- EXERCISE:
Set out every line of the material below as a numbered list, and skip any blank lines.

- RAW DATA:
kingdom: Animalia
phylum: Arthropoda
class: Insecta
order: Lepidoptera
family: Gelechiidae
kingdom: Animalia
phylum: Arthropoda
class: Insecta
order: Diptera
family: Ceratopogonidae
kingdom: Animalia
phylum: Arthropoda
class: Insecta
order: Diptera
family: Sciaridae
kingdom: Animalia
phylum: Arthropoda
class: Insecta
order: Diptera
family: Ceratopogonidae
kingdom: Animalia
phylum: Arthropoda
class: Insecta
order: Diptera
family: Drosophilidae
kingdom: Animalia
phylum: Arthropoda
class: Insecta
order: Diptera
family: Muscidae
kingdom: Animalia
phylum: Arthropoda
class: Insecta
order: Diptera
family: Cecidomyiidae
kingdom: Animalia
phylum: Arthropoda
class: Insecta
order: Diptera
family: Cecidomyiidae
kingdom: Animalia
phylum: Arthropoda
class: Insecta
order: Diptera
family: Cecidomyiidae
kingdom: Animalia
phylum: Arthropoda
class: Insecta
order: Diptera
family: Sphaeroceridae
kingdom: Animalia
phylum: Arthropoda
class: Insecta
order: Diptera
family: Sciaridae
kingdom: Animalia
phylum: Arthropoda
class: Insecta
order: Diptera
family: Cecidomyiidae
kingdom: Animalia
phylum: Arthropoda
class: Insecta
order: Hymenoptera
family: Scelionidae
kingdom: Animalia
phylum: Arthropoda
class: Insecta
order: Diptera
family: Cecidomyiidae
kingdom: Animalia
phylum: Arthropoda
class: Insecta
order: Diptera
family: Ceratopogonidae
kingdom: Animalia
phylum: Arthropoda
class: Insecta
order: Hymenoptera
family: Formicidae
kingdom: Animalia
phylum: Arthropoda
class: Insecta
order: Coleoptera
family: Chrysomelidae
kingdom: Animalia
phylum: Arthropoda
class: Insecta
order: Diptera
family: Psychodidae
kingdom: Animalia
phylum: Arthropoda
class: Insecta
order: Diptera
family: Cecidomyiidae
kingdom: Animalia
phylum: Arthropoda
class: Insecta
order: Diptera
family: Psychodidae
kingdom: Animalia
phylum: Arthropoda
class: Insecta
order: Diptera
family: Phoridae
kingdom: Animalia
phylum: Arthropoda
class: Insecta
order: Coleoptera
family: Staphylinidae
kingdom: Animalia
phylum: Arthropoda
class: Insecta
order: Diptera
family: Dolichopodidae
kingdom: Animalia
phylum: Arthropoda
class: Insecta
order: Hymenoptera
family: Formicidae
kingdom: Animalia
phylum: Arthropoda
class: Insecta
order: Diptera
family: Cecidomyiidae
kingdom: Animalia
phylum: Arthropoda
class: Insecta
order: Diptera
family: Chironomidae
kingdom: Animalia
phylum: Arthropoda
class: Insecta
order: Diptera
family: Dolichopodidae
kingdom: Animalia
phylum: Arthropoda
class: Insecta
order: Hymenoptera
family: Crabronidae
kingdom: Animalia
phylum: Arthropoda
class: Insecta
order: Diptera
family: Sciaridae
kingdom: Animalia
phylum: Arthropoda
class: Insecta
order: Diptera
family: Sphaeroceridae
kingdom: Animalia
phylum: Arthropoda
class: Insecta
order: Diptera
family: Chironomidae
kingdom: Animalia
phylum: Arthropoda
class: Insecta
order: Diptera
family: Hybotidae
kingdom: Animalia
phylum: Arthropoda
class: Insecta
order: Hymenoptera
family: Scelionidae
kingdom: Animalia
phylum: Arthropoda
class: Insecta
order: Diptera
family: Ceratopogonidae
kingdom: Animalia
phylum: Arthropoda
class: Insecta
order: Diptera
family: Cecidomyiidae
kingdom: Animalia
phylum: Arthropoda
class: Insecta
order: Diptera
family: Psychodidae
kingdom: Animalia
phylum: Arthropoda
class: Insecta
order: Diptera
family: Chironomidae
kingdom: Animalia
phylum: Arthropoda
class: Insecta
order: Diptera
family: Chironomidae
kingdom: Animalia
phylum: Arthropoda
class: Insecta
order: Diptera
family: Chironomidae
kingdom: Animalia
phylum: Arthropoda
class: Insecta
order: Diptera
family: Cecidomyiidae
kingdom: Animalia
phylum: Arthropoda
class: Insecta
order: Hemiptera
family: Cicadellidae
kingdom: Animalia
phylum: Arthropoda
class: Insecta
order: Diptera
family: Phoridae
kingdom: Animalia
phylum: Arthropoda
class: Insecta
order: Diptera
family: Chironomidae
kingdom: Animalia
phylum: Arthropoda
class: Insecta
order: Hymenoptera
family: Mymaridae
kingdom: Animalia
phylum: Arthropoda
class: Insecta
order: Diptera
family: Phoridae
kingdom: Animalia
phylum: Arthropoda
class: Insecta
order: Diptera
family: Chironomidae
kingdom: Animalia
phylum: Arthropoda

- FINISHED ANSWER:
1. kingdom: Animalia
2. phylum: Arthropoda
3. class: Insecta
4. order: Lepidoptera
5. family: Gelechiidae
6. kingdom: Animalia
7. phylum: Arthropoda
8. class: Insecta
9. order: Diptera
10. family: Ceratopogonidae
11. kingdom: Animalia
12. phylum: Arthropoda
13. class: Insecta
14. order: Diptera
15. family: Sciaridae
16. kingdom: Animalia
17. phylum: Arthropoda
18. class: Insecta
19. order: Diptera
20. family: Ceratopogonidae
21. kingdom: Animalia
22. phylum: Arthropoda
23. class: Insecta
24. order: Diptera
25. family: Drosophilidae
26. kingdom: Animalia
27. phylum: Arthropoda
28. class: Insecta
29. order: Diptera
30. family: Muscidae
31. kingdom: Animalia
32. phylum: Arthropoda
33. class: Insecta
34. order: Diptera
35. family: Cecidomyiidae
36. kingdom: Animalia
37. phylum: Arthropoda
38. class: Insecta
39. order: Diptera
40. family: Cecidomyiidae
41. kingdom: Animalia
42. phylum: Arthropoda
43. class: Insecta
44. order: Diptera
45. family: Cecidomyiidae
46. kingdom: Animalia
47. phylum: Arthropoda
48. class: Insecta
49. order: Diptera
50. family: Sphaeroceridae
51. kingdom: Animalia
52. phylum: Arthropoda
53. class: Insecta
54. order: Diptera
55. family: Sciaridae
56. kingdom: Animalia
57. phylum: Arthropoda
58. class: Insecta
59. order: Diptera
60. family: Cecidomyiidae
61. kingdom: Animalia
62. phylum: Arthropoda
63. class: Insecta
64. order: Hymenoptera
65. family: Scelionidae
66. kingdom: Animalia
67. phylum: Arthropoda
68. class: Insecta
69. order: Diptera
70. family: Cecidomyiidae
71. kingdom: Animalia
72. phylum: Arthropoda
73. class: Insecta
74. order: Diptera
75. family: Ceratopogonidae
76. kingdom: Animalia
77. phylum: Arthropoda
78. class: Insecta
79. order: Hymenoptera
80. family: Formicidae
81. kingdom: Animalia
82. phylum: Arthropoda
83. class: Insecta
84. order: Coleoptera
85. family: Chrysomelidae
86. kingdom: Animalia
87. phylum: Arthropoda
88. class: Insecta
89. order: Diptera
90. family: Psychodidae
91. kingdom: Animalia
92. phylum: Arthropoda
93. class: Insecta
94. order: Diptera
95. family: Cecidomyiidae
96. kingdom: Animalia
97. phylum: Arthropoda
98. class: Insecta
99. order: Diptera
100. family: Psychodidae
101. kingdom: Animalia
102. phylum: Arthropoda
103. class: Insecta
104. order: Diptera
105. family: Phoridae
106. kingdom: Animalia
107. phylum: Arthropoda
108. class: Insecta
109. order: Coleoptera
110. family: Staphylinidae
111. kingdom: Animalia
112. phylum: Arthropoda
113. class: Insecta
114. order: Diptera
115. family: Dolichopodidae
116. kingdom: Animalia
117. phylum: Arthropoda
118. class: Insecta
119. order: Hymenoptera
120. family: Formicidae
121. kingdom: Animalia
122. phylum: Arthropoda
123. class: Insecta
124. order: Diptera
125. family: Cecidomyiidae
126. kingdom: Animalia
127. phylum: Arthropoda
128. class: Insecta
129. order: Diptera
130. family: Chironomidae
131. kingdom: Animalia
132. phylum: Arthropoda
133. class: Insecta
134. order: Diptera
135. family: Dolichopodidae
136. kingdom: Animalia
137. phylum: Arthropoda
138. class: Insecta
139. order: Hymenoptera
140. family: Crabronidae
141. kingdom: Animalia
142. phylum: Arthropoda
143. class: Insecta
144. order: Diptera
145. family: Sciaridae
146. kingdom: Animalia
147. phylum: Arthropoda
148. class: Insecta
149. order: Diptera
150. family: Sphaeroceridae
151. kingdom: Animalia
152. phylum: Arthropoda
153. class: Insecta
154. order: Diptera
155. family: Chironomidae
156. kingdom: Animalia
157. phylum: Arthropoda
158. class: Insecta
159. order: Diptera
160. family: Hybotidae
161. kingdom: Animalia
162. phylum: Arthropoda
163. class: Insecta
164. order: Hymenoptera
165. family: Scelionidae
166. kingdom: Animalia
167. phylum: Arthropoda
168. class: Insecta
169. order: Diptera
170. family: Ceratopogonidae
171. kingdom: Animalia
172. phylum: Arthropoda
173. class: Insecta
174. order: Diptera
175. family: Cecidomyiidae
176. kingdom: Animalia
177. phylum: Arthropoda
178. class: Insecta
179. order: Diptera
180. family: Psychodidae
181. kingdom: Animalia
182. phylum: Arthropoda
183. class: Insecta
184. order: Diptera
185. family: Chironomidae
186. kingdom: Animalia
187. phylum: Arthropoda
188. class: Insecta
189. order: Diptera
190. family: Chironomidae
191. kingdom: Animalia
192. phylum: Arthropoda
193. class: Insecta
194. order: Diptera
195. family: Chironomidae
196. kingdom: Animalia
197. phylum: Arthropoda
198. class: Insecta
199. order: Diptera
200. family: Cecidomyiidae
201. kingdom: Animalia
202. phylum: Arthropoda
203. class: Insecta
204. order: Hemiptera
205. family: Cicadellidae
206. kingdom: Animalia
207. phylum: Arthropoda
208. class: Insecta
209. order: Diptera
210. family: Phoridae
211. kingdom: Animalia
212. phylum: Arthropoda
213. class: Insecta
214. order: Diptera
215. family: Chironomidae
216. kingdom: Animalia
217. phylum: Arthropoda
218. class: Insecta
219. order: Hymenoptera
220. family: Mymaridae
221. kingdom: Animalia
222. phylum: Arthropoda
223. class: Insecta
224. order: Diptera
225. family: Phoridae
226. kingdom: Animalia
227. phylum: Arthropoda
228. class: Insecta
229. order: Diptera
230. family: Chironomidae
231. kingdom: Animalia
232. phylum: Arthropoda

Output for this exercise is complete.